For additional information, please see clustrix_import.
If clustrix_import cannot be used to import your data, you can take some proactive measures to ensure efficient data population. While the Rebalancer can ultimately rectify just about any problem created during initial data load, poor slicing and distribution can result in much longer import time, and it may take quite some time for the Rebalancer to achieve optimal data distribution.
When populating large tables (i.e.10GB or larger) it is advantageous to set the table slice count when the table is created and before loading data. This avoids the problem of "racing the Rebalancer", wherein the Rebalancer recognizes that the table needs more slices and begins the splitting process while still actively loading data. This results in longer data load time. If you can estimate the size of the data you are importing (potentially by importing some number of rows and checking the size in system.table_sizes), a good rule of thumb is a little more than 1 slice per 1GB. Generally, you want at least one slice per node for optimal load distribution. Setting the global variable hash_dist_min_slices to the number of nodes will achieve the same result.
To set slice count at table creation time, simply append SLICES=N to the end of your CREATE statement. You can also reslice the table with ALTER TABLE foo SLICES=N. Note that in both cases, the slicing for the base representation and all indexes are set to N.
For very large tables (larger than 100GB), you may wish to independently set the slice count for the base/primary representation (which contains all columns of each row) and the indexes (which will contain the columns included in the index, as well as the column(s) of the primary key). Generally, indexes will require fewer slices than the base representation, since the tuples are much narrower; how many fewer slices are required depends on how wide the full table is (particularly how many varchar or blob columns), and whether an index includes such a wide column. Instead of estimating based on column count/size for indexes, you may also load a small but representative portion of your data into ClustrixDB, and then use the system.index_sizes table to ascertain the relative sizes of the base representation and indices.

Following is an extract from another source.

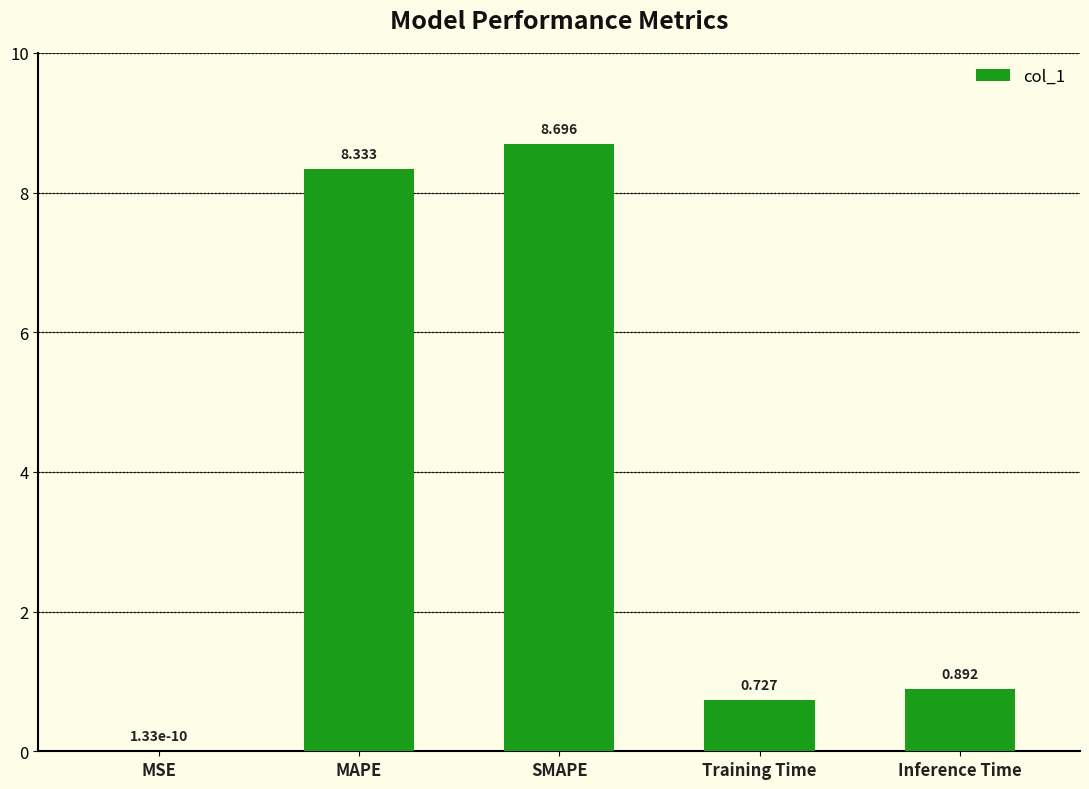

At which label is the value closest to 4?

Inference Time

You can set slicing for individual indexes by including SLICES=N within the index definition itself. Place the SLICES = keyword before the comma that separates multiple indexes or before the closing parenthesis of the last index.
CREATE TABLE ... PRIMARY KEY (`id`), KEY `index_bids_on_user_id` (`user_id`) SLICES=12, KEY `index_bids_on_timestamp` (`timestamp`) SLICES=24, KEY `index_bids_on_auction_id` (`auction_id`) SLICES=12 ) SLICES=36;
Note that slicing specified after the closing parenthesis applies to the base representation of the table and to all indices for which explicit slicing was not specified.
See the information on slices for further information.
In addition to the guidelines above, consider also how much your table is expected to grow over time. You may wish to slice your tables into 0.5GB slices if you anticipate rapid table growth.
Besides slicing and distribution, the main factor in import speed is the degree of parallelism. A single-threaded import process fails to take proper advantage of the ClustrixDB parallel architecture, and may run even more slowly than on a MySQL instance. Consider how the data load process could potentially be divided to increase parallelism. For example:
Where possible, aggregate single insert statements into larger multi-row statements. ClustrixDB handles these multi-row statements more efficiently, particularly since it reduces the per-row transactional overhead. Combining parallelism with multi-row inserts should provide optimal data load performance. (This is the same thing that clustrix_import does).